On Wednesday President Bush signed into law a massive defense bill that among other provisions for improving military readiness, health care and pay makes golf more accessible for disabled American veterans.

The legislation (H.R. 5122, FY 2007 Defense Authorization) includes language originated by California Congressman Sam Farr (D-Carmel) aimed at adding single-rider golf cars at courses on U.S. military bases.

Bob Wilson, a disabled veteran who is executive director of the National Amputee Golf Association, reacted to the news with two words: "Hooray, hooray," he said. "Veterans who love golf and have some mobility problems will be head over heels about this."

According to a press release issued by Farr's Washington office, "As wounded soldiers and other military return from Iraq or other combat theaters, they are provided prosthetics and given intense physical therapy designed to bring them up to athletic competency. One of the key therapies employed is golf. But Farr discovered an irony in that once these newly rehabilitated persons are released from the hospital, they are unable to continue their physical conditioning because not many golf courses including those owned by the Department of Defense provide specialty golf carts that allow them the necessary mobility to swing even if they can't use their legs.

"But the military is not providing these carts even though they have an obligation to do so under federal law," Farr added. "I just wanted to make sure all the investment we make in rehabilitating the men and women who sacrificed for our nation is not squandered because military golf courses haven't provided the appropriate equipment."

The legal provisions Farr refers to are contained in Section 504 of the Rehabilitation Act of 1973, which requires the Department of Defense and other federal agencies to make their programs and activities accessible to disabled persons. Golf courses on military bases are a program or activity of the Defense Department, and adaptive golf carts should be provided to make the courses accessible to disabled persons in order to comply with Section 504, Farr said.

There are approximately 150 golf courses on military bases where more than 4 million rounds of golf per year are played. According to a survey by the Paralyzed Veterans of America, six percent of its members play golf and 21 percent said they would play if courses were accessible.
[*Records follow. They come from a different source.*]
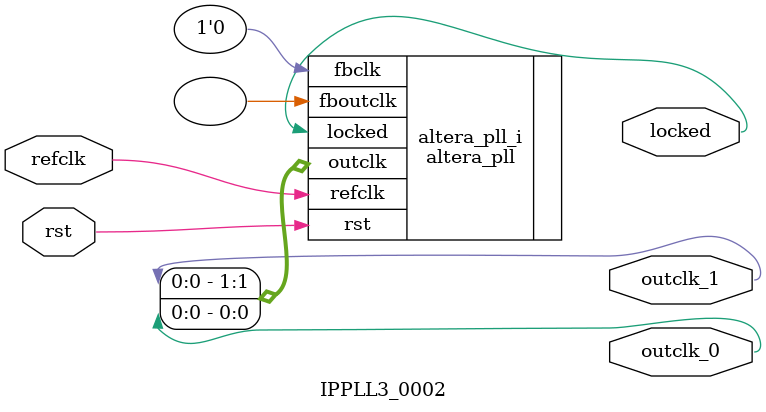
<source format=v>
`timescale 1ns/10ps
module  IPPLL3_0002(

	// interface 'refclk'
	input wire refclk,

	// interface 'reset'
	input wire rst,

	// interface 'outclk0'
	output wire outclk_0,

	// interface 'outclk1'
	output wire outclk_1,

	// interface 'locked'
	output wire locked
);

	altera_pll #(
		.fractional_vco_multiplier("false"),
		.reference_clock_frequency("50.0 MHz"),
		.operation_mode("direct"),
		.number_of_clocks(2),
		.output_clock_frequency0("1000.000000 MHz"),
		.phase_shift0("0 ps"),
		.duty_cycle0(50),
		.output_clock_frequency1("5.000000 MHz"),
		.phase_shift1("0 ps"),
		.duty_cycle1(50),
		.output_clock_frequency2("0 MHz"),
		.phase_shift2("0 ps"),
		.duty_cycle2(50),
		.output_clock_frequency3("0 MHz"),
		.phase_shift3("0 ps"),
		.duty_cycle3(50),
		.output_clock_frequency4("0 MHz"),
		.phase_shift4("0 ps"),
		.duty_cycle4(50),
		.output_clock_frequency5("0 MHz"),
		.phase_shift5("0 ps"),
		.duty_cycle5(50),
		.output_clock_frequency6("0 MHz"),
		.phase_shift6("0 ps"),
		.duty_cycle6(50),
		.output_clock_frequency7("0 MHz"),
		.phase_shift7("0 ps"),
		.duty_cycle7(50),
		.output_clock_frequency8("0 MHz"),
		.phase_shift8("0 ps"),
		.duty_cycle8(50),
		.output_clock_frequency9("0 MHz"),
		.phase_shift9("0 ps"),
		.duty_cycle9(50),
		.output_clock_frequency10("0 MHz"),
		.phase_shift10("0 ps"),
		.duty_cycle10(50),
		.output_clock_frequency11("0 MHz"),
		.phase_shift11("0 ps"),
		.duty_cycle11(50),
		.output_clock_frequency12("0 MHz"),
		.phase_shift12("0 ps"),
		.duty_cycle12(50),
		.output_clock_frequency13("0 MHz"),
		.phase_shift13("0 ps"),
		.duty_cycle13(50),
		.output_clock_frequency14("0 MHz"),
		.phase_shift14("0 ps"),
		.duty_cycle14(50),
		.output_clock_frequency15("0 MHz"),
		.phase_shift15("0 ps"),
		.duty_cycle15(50),
		.output_clock_frequency16("0 MHz"),
		.phase_shift16("0 ps"),
		.duty_cycle16(50),
		.output_clock_frequency17("0 MHz"),
		.phase_shift17("0 ps"),
		.duty_cycle17(50),
		.pll_type("General"),
		.pll_subtype("General")
	) altera_pll_i (
		.rst	(rst),
		.outclk	({outclk_1, outclk_0}),
		.locked	(locked),
		.fboutclk	( ),
		.fbclk	(1'b0),
		.refclk	(refclk)
	);
endmodule


</source>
Most military courses have a fleet of standard golf cars, but few have adaptive golf cars with a swivel seat and hand controls that can be used by disabled golfers who can't walk.

"The technology is there," said Farr. "There are carts that can carry the disabled right up to the tee box and not crunch a blade of grass."

The language in the bill directs the Secretary of Defense to conduct a study regarding access by disabled persons to military golf courses and report back to Congress in 180 days.

"The federal government is clearly indicating that military personnel should have the right to enjoy access to golf that is equal to that provided to able-bodied persons," said Roger Pretekin, founder and president of SoloRider Management LLC, which manufactures a specially designed golf car for disabled players and seniors with limited mobility.

Wilson, who lost both legs in 1974 while serving aboard the USS Kitty Hawk, said he's also hopeful the legislation will spur the rest of the golf industry to consider the benefits of single-rider golf cars. "This could not only benefit the disabled vet, but also anyone with a disability or mobility problem, if the golf industry understands the need to make courses more accessible."